Court upholds Moore’s ouster

Published 12:51 am Thursday, April 20, 2017

Local probate judge has no plans to sell marriage licenses

Ten days after the head of the Alabama’s executive branch of government resigned, a special Supreme Court upheld the removal of the head of the state’s judicial branch.

The special Supreme Court said in a unanimous 66-page opinion that it found nothing to justify overturning the sentence of Roy Moore, who was suspended from office for the remainder of his term by the Court of the Judiciary last September.

The Court of the Judiciary was acting on an ethics complaint filed against Moore after he sent an order to the state’s probate judges telling them they had a “ministerial duty” to not issue marriage license to same-sex couples. Moore’s order was in conflict with the U.S. Supreme Court’s 2015 ruling in Obergefell v. Hodges, which struck down state bans on same-sex marriage.

Moore appealed his case, and a special court was appointed from a pool of retired judges.
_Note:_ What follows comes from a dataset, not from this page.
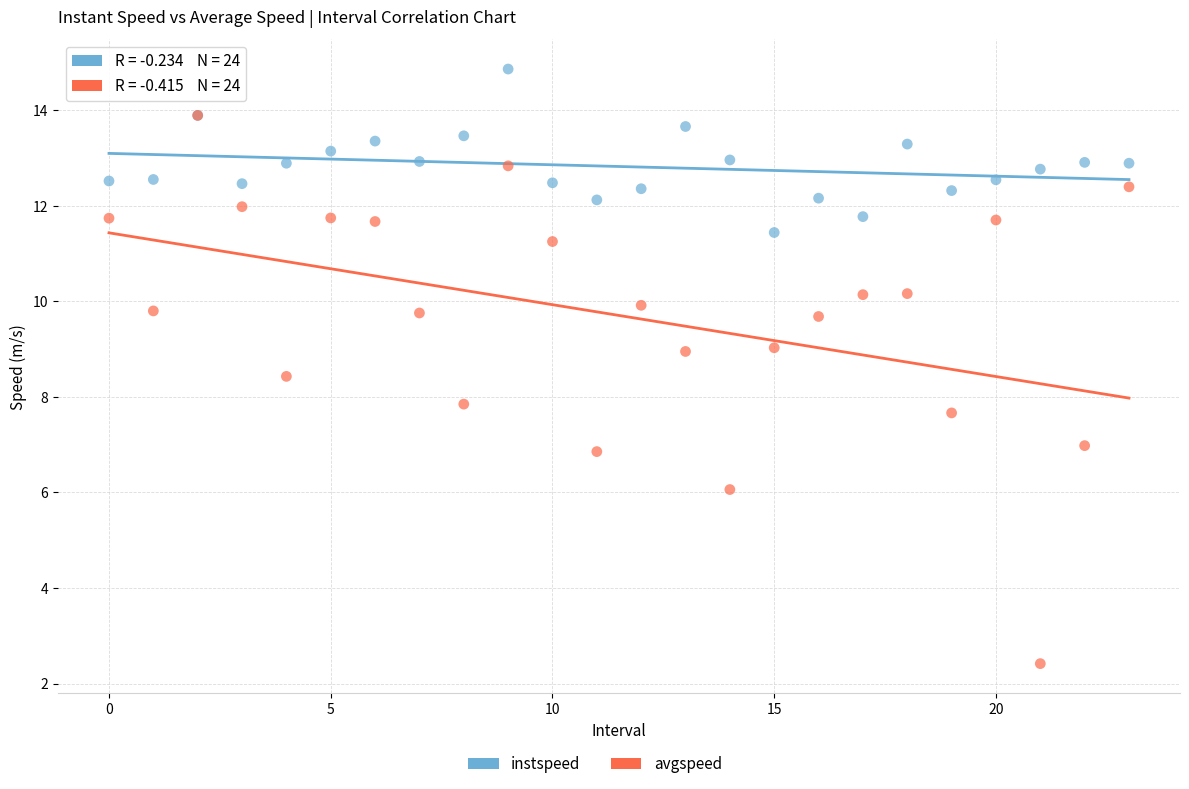

Which series reaches the maximum Y coordinate?

instspeed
Most probate judges ignored Moore’s order, but in Covington County, then-Probate Judge Ben Bowden stopped selling all marriage licenses. Bowden was later elected circuit judge, and Gov. Robert Bentley appointed Stacey Brooks to complete his terms. Brooks, who was the guest speaker at Wednesday’s Lions Club meeting, was asked if she planned to resume the sales of marriage licenses. Brooks said that the policy was in place when she took office and she did not plan to change it.
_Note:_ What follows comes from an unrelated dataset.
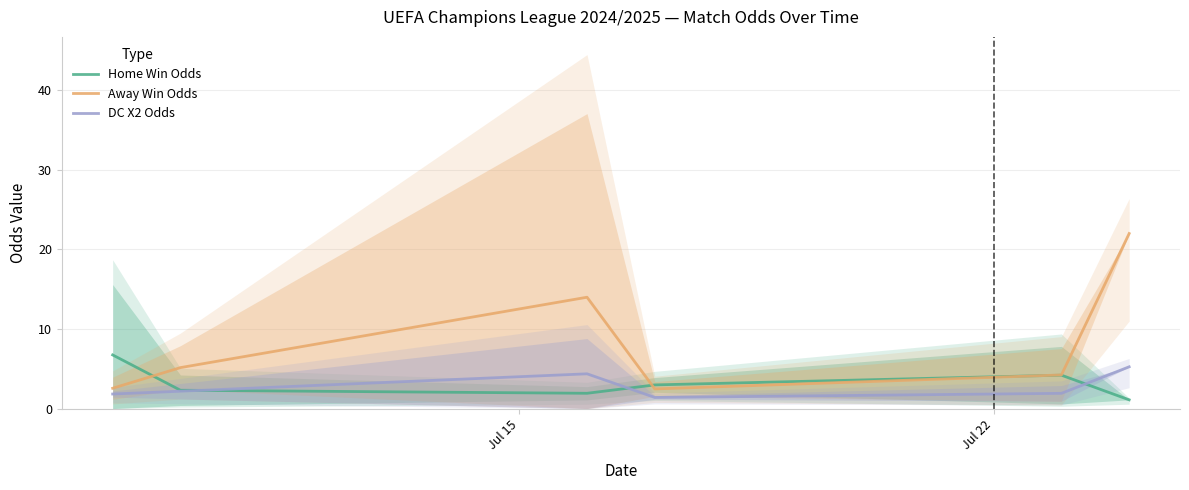

What are all the series names shown in the legend?

Home Win Odds, Away Win Odds, DC X2 Odds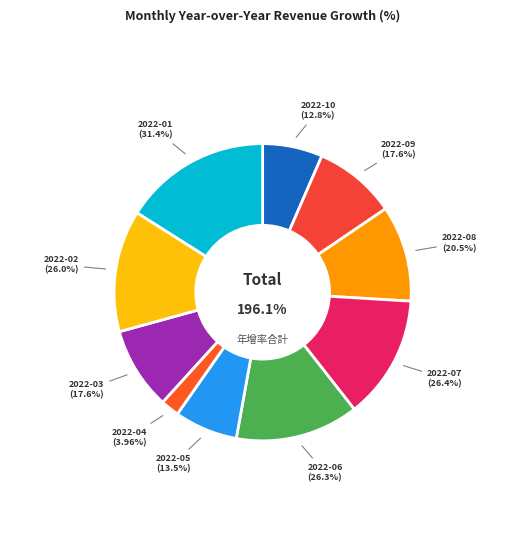

To the nearest percent, what is the difference between the largest and smallest slice percentages?

14%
State law says that probate judges may sell licenses, but it does not require them to do so. At present, there is proposed legislation to eliminate marriage licenses, and simply require probate judges to record marriages.

Moore in a press conference after the decision called the prosecution “politically” motivated and declared that he remains Chief Justice despite the suspension regarding an administrative order against the issuance of marriage licenses to same-sex couples.
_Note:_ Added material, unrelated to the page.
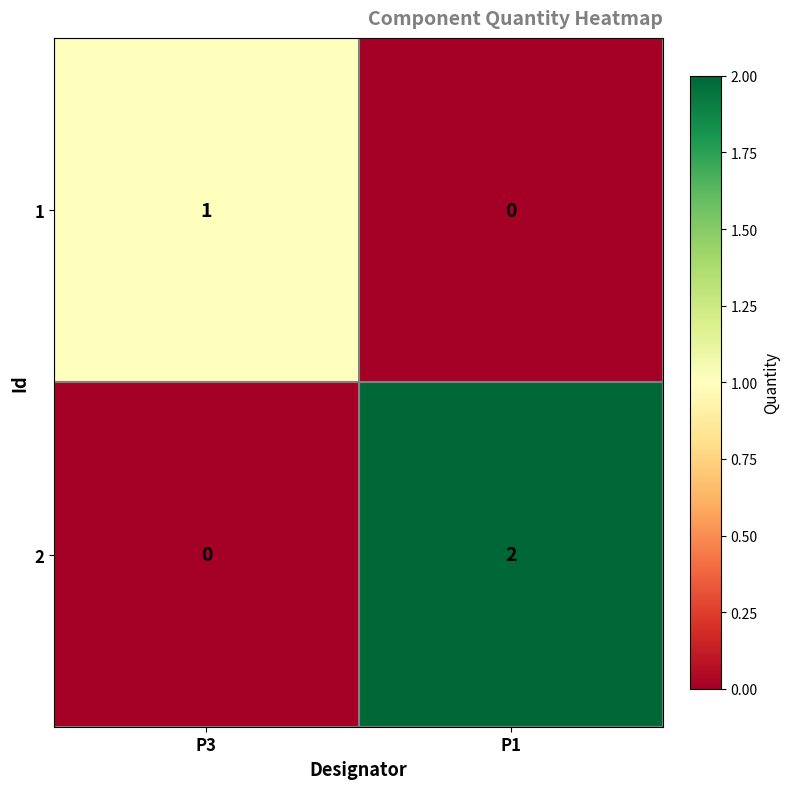

Rank the series by their average value, from highest to lowest.

2, 1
Moore can’t appeal the ruling to the federal courts because there are no federal issues. “This is it,” he said. He is expected to be a candidate in the special election for the U.S. Senate seat vacated when Jeff Sessions became U.S. attorney general. That election is set for later this year.

The court’s upholding of Moore’s ouster as head of the judicial branch of state government followed the resignation last week of Gov. Robert Bentley, who also pled guilty to two misdemeanor charges related to campaign finance. Last year, a leader of the legislative branch, then-Speaker of the House Mike Hubbard, was removed from office after being convicted of 12 felony ethics charges in June.